Data shown Block Start

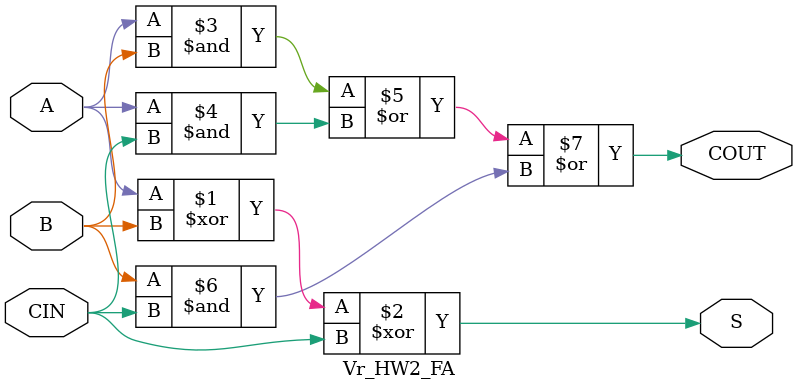
<source format=v>
module Vr_HW2_FA(A, B, CIN, S, COUT);
  input A, B, CIN;
  output S, COUT;

xor FA(S, A,B,CIN);
assign COUT = (A&B) | (A&CIN) | (B&CIN);
  /* Implementation 5: complete the design of a full adder */




endmodule

</source>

Data shown Block End

- _Assignment_
What you give back must match the material word for word, with no images included.

- _Output below_
<source format=v>
module Vr_HW2_FA(A, B, CIN, S, COUT);
  input A, B, CIN;
  output S, COUT;

xor FA(S, A,B,CIN);
assign COUT = (A&B) | (A&CIN) | (B&CIN);
  /* Implementation 5: complete the design of a full adder */




endmodule

</source>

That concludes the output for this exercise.